═══ TEXT

The only problem with the Cub Cadet is that I'm not sure I want to let the outboard he wants for it go.
I suppose the frame cut won't hurt much, its obviously survived that way for a long time. The motor in it appears original, or if it was replaced, it came from another CC. 
I was thinking that maybe someone had a twin cylinder engine on it but I think they would have cut both sides, and a lot deeper. 
I'm also sure I could cut and fit a new piece of metal in that spot and weld it in place. The repair would be invisible when I was done. 
I also forgot to mention that the grill is also cut around the left headlight, for some reason they ground into the left headlight frame, it looks like someone pulled it up to a bench grinder and cut a 3/4" groove in the aluminum that surrounds the headlight.

I tried getting a cash price from him but he wants the outboard or no deal. I have to really think about that one. 

I still think I like the Simplicity machines best overall, its too bad the two I looked at got flooded.
Any opinions on Cub Cadet vs. Simplicity?


----------



## jhngardner367

I prefer the Simplicity,just because the parts are so readily available,and they're built like tanks !
I know the older cubs are rugged(the full-frame models,not the newer stamped-frame ones),but I don't know how easy it is to get parts.
Most of these tractors were just that..TRACTORS . They weren't just rider lawn-mowers,like the ones today. They were built to do WORK,like tilling plowing soil,pushing snow,or dirt,and hauling .

══════

**TASK REQUIREMENTS:**
(1) In the tractor thread, why does jhngardner367 prefer the Simplicity? Answer in one to three sentences.
(2) Repeat word for word the part of the tractor thread starting at "I'm also sure" and ending at "surrounds the headlight.".

═══ EXCERPTED RECORDS

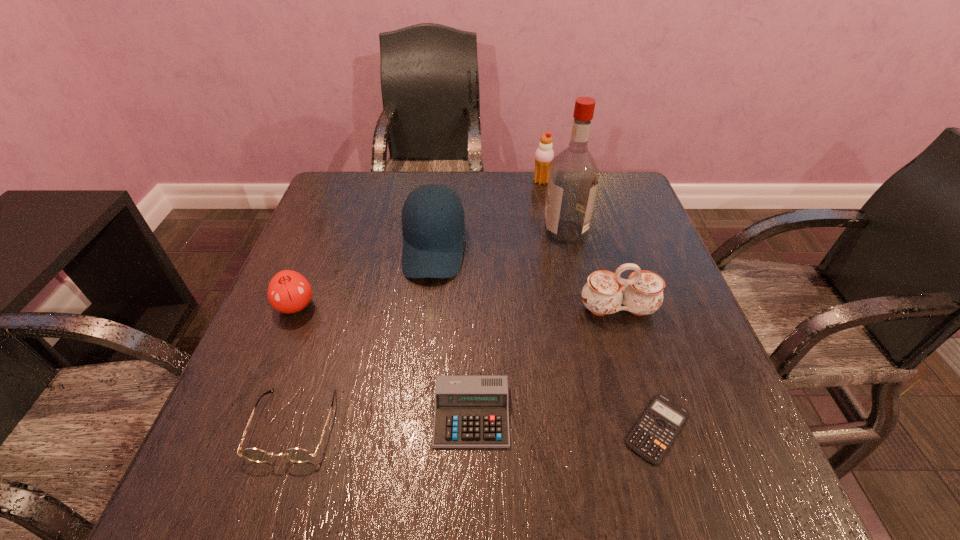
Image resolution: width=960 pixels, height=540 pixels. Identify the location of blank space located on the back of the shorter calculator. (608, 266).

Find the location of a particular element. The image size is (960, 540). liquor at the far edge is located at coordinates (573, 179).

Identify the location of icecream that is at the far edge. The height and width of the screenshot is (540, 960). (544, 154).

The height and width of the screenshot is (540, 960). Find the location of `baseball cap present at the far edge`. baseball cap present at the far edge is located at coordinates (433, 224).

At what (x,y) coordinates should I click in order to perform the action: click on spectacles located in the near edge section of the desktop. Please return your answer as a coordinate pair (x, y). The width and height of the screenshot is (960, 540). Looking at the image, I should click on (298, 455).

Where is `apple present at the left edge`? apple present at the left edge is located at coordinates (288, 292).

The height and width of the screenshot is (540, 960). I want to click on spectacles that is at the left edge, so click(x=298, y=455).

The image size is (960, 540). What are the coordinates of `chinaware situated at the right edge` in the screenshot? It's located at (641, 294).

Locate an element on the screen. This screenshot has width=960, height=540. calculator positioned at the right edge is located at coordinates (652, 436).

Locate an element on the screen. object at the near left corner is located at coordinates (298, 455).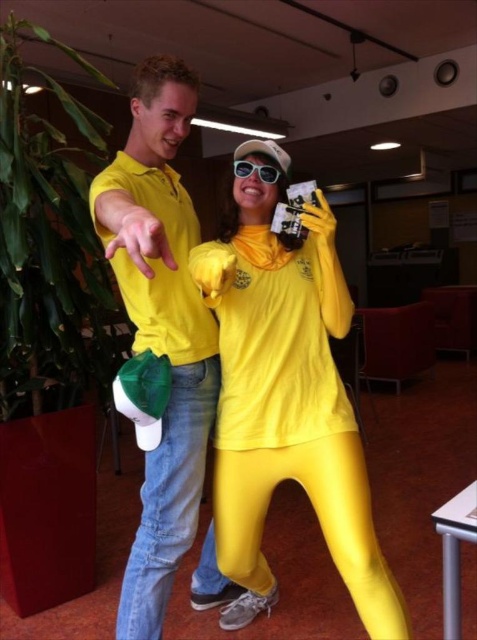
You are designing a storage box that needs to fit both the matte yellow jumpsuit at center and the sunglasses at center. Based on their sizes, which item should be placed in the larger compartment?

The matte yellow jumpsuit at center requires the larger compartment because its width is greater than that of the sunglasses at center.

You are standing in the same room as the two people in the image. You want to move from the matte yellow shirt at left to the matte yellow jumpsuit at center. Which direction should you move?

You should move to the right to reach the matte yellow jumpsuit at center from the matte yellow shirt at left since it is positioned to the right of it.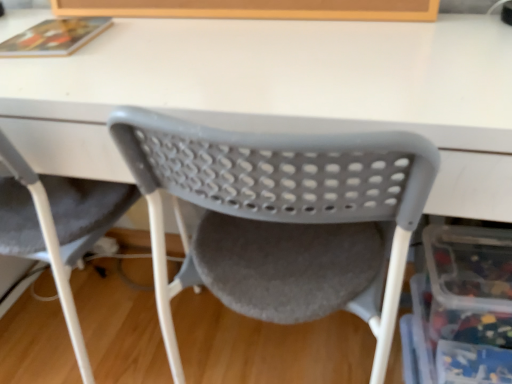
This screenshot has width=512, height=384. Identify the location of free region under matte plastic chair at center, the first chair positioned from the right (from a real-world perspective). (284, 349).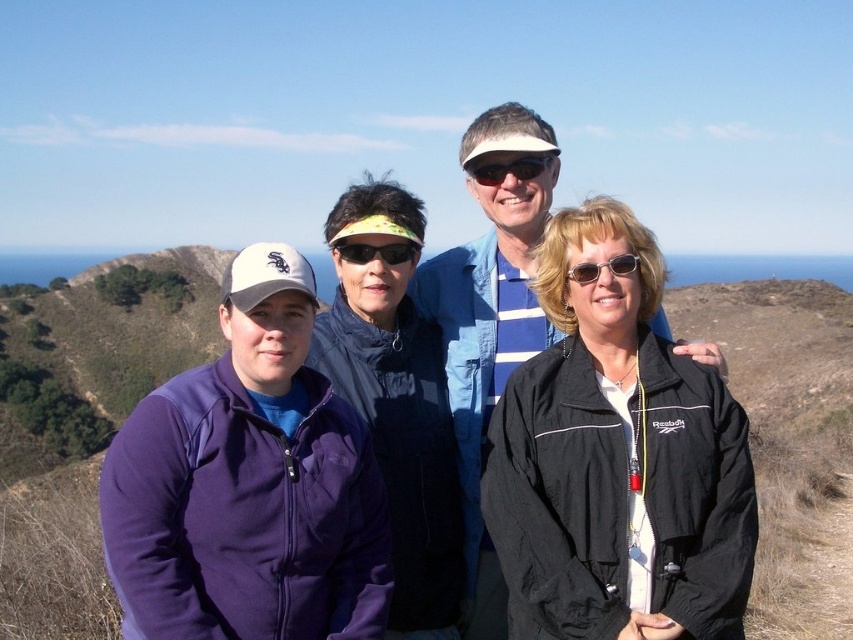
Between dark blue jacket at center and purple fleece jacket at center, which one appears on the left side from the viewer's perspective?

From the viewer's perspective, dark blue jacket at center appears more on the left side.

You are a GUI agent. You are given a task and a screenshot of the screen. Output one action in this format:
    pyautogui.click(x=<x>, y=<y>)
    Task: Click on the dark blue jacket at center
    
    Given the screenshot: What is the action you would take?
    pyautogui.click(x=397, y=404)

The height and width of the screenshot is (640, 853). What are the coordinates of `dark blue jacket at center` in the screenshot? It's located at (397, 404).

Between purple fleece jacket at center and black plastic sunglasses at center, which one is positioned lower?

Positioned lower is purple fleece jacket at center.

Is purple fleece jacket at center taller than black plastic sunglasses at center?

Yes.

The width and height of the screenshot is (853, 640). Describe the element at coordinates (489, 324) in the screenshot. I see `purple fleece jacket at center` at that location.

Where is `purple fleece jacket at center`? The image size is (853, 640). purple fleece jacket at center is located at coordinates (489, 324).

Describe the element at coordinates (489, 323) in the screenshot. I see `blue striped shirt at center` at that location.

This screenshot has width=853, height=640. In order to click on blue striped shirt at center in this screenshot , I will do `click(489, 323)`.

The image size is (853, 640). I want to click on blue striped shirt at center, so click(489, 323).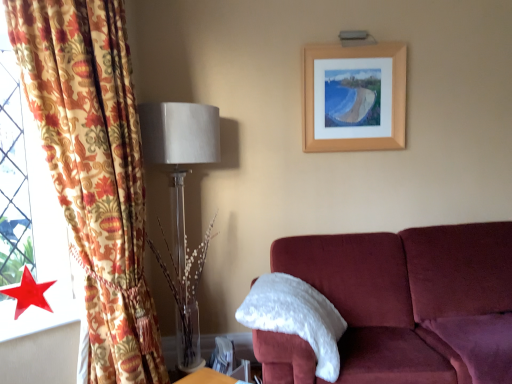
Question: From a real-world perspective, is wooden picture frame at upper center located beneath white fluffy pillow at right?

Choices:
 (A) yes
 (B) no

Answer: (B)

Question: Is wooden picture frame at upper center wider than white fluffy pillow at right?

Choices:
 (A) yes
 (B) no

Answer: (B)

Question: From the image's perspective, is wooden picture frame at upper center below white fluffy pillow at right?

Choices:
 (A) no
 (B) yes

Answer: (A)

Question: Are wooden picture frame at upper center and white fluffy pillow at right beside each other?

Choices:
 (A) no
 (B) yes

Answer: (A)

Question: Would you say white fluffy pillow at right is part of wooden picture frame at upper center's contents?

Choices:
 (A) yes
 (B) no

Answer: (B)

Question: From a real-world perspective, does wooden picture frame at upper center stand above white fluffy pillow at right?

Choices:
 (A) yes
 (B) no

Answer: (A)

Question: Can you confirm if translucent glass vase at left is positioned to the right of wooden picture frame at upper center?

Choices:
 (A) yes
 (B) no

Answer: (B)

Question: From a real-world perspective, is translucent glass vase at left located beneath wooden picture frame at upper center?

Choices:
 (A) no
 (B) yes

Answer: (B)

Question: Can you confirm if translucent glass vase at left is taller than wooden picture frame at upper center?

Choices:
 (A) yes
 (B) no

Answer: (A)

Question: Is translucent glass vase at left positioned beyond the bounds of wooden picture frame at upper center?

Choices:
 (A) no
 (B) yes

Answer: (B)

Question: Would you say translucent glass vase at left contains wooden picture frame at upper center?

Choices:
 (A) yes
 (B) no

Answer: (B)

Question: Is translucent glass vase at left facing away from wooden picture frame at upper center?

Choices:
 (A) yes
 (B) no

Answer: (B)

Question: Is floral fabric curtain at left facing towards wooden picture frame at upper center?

══════

**SOLVED PROBLEMS:**
(1) jhngardner367 prefers the Simplicity because its parts are easy to get. The post also says the machines are built like tanks.

(2)
I'm also sure I could cut and fit a new piece of metal in that spot and weld it in place. The repair would be invisible when I was done. 
I also forgot to mention that the grill is also cut around the left headlight, for some reason they ground into the left headlight frame, it looks like someone pulled it up to a bench grinder and cut a 3/4" groove in the aluminum that surrounds the headlight.